[Excerpted text]

====================

I thought I'd start a podcast, but have decided to try out instructional blogs to see how it goes, so here's the first installment. Gimme feedback.

 

Self PUB

Chapter 1

This article assumes you’ve completed your manuscript. If not, WRITE! After self-publishing nine books, I thought I’d offer a series of comments about my experiences that might be helpful to others. I originally was going to do a PODcast, but thought I’d see what the response to blogs was first, so here goes. (This means you should respond. My skin is thick enough that I can take criticism.)

            History:

            When I finished writing my first book, Sea Species, I tried to go with traditional publishing. The manuscript was BAD, so that went nowhere. Luckily, one agent kindly told me to rewrite. I did and submitted. A few agents and pub houses did send rejection notes, others never got back to me. Sea Species was a time sensitive novel with reality quickly catching up to the science fiction, so I decided to try self-publishing. I checked with a publishing house that charged to publish, known as vanity publishing. For a mere few thousand dollars they’d be happy to publish. I didn’t have a spare thousand dollars hanging about.

Amazon had a self-publishing division called Create Space. For no cost, they’d publish my book. Though the publishing was free, the submission of text and cover had to be complete and correct unless one wanted to pay for editing and cover artwork. Checking graphic artists showed me how expensive they could be. One GA took pity on me and gave me contact info for Steve Linebaugh. What a godsend he turned out to be.

After toing and froing several times, we clicked and came up with the first cover. I had several friends help me out with the editing, and I was ready. Or so I thought. Create Space was helpful in getting the formatting correct, and two weeks later the book was in my hands. I ordered a bunch. Create Space took a heavy percentage of pricing, but they have to make money somehow. Create Space has now become Kindle Publishing.

====================

[Input data]
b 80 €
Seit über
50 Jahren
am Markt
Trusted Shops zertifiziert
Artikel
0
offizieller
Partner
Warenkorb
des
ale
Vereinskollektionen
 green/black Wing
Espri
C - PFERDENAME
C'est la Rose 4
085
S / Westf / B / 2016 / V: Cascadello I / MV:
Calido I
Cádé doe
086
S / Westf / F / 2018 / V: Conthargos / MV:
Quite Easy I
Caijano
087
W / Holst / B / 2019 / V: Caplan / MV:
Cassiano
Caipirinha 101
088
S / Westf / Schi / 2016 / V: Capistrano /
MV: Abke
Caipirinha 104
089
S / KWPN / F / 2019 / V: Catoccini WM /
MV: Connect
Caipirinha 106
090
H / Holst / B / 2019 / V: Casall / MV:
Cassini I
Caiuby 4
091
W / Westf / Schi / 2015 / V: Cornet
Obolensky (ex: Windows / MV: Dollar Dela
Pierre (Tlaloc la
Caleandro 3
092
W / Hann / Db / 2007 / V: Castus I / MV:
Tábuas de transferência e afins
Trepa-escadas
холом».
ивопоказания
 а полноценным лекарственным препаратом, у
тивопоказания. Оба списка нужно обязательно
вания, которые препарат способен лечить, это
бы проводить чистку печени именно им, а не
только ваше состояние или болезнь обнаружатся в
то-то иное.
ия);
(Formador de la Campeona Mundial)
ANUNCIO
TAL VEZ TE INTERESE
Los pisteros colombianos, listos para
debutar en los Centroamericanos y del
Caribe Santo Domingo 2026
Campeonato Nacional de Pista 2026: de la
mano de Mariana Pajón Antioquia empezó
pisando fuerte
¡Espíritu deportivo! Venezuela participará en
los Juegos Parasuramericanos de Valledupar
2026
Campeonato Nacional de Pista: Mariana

====================

[Tasks]
1 - Give every line of the rows as a JSON list of strings, one string per line, with blank lines left out.
2 - Carry the self-publishing post forward from its last sentence.
The self-publishing post and the rows are unrelated to each other.

[Numbered responses]
1 -
[
  "b 80 €",
  "Seit über",
  "50 Jahren",
  "am Markt",
  "Trusted Shops zertifiziert",
  "Artikel",
  "0",
  "offizieller",
  "Partner",
  "Warenkorb",
  "des",
  "ale",
  "Vereinskollektionen",
  " green/black Wing",
  "Espri",
  "C - PFERDENAME",
  "C'est la Rose 4",
  "085",
  "S / Westf / B / 2016 / V: Cascadello I / MV:",
  "Calido I",
  "Cádé doe",
  "086",
  "S / Westf / F / 2018 / V: Conthargos / MV:",
  "Quite Easy I",
  "Caijano",
  "087",
  "W / Holst / B / 2019 / V: Caplan / MV:",
  "Cassiano",
  "Caipirinha 101",
  "088",
  "S / Westf / Schi / 2016 / V: Capistrano /",
  "MV: Abke",
  "Caipirinha 104",
  "089",
  "S / KWPN / F / 2019 / V: Catoccini WM /",
  "MV: Connect",
  "Caipirinha 106",
  "090",
  "H / Holst / B / 2019 / V: Casall / MV:",
  "Cassini I",
  "Caiuby 4",
  "091",
  "W / Westf / Schi / 2015 / V: Cornet",
  "Obolensky (ex: Windows / MV: Dollar Dela",
  "Pierre (Tlaloc la",
  "Caleandro 3",
  "092",
  "W / Hann / Db / 2007 / V: Castus I / MV:",
  "Tábuas de transferência e afins",
  "Trepa-escadas",
  "холом».",
  "ивопоказания",
  " а полноценным лекарственным препаратом, у",
  "тивопоказания. Оба списка нужно обязательно",
  "вания, которые препарат способен лечить, это",
  "бы проводить чистку печени именно им, а не",
  "только ваше состояние или болезнь обнаружатся в",
  "то-то иное.",
  "ия);",
  "(Formador de la Campeona Mundial)",
  "ANUNCIO",
  "TAL VEZ TE INTERESE",
  "Los pisteros colombianos, listos para",
  "debutar en los Centroamericanos y del",
  "Caribe Santo Domingo 2026",
  "Campeonato Nacional de Pista 2026: de la",
  "mano de Mariana Pajón Antioquia empezó",
  "pisando fuerte",
  "¡Espíritu deportivo! Venezuela participará en",
  "los Juegos Parasuramericanos de Valledupar",
  "2026",
  "Campeonato Nacional de Pista: Mariana"
]

2 -
LESSON 1:

Get the work professionally edited. Whether you are submitting to an agent/publishing house, or self-publishing, it must be correct. I was embarrassed by the number of errors. You name it and it was in there­–spelling, word usage, words omitted, POV changes, way too much rambling, all of it. Shop around, submit samples to see how good this editor is. I actually left some errors in to see if she would catch them. The most expensive are not necessarily the best.

Self-Edit First. After going through the work several times, including back to front reading (That keeps you from reading the story and skipping over errors), I use the Word editing tools. After hat I use Pro Writing Aid as my second line of self-editing. It’s not expensive and a full report means you are going through the work a dozen more times for each topic without reading it. I found myself changing my writing after using Pro Writing Aid.

I want to give my editor the best I can do so she isn’t focused on spelling and punctuation and helps on characters, POV, and story development. Remember, the editor is your friend and makes suggestions. You are the author but you want a great product.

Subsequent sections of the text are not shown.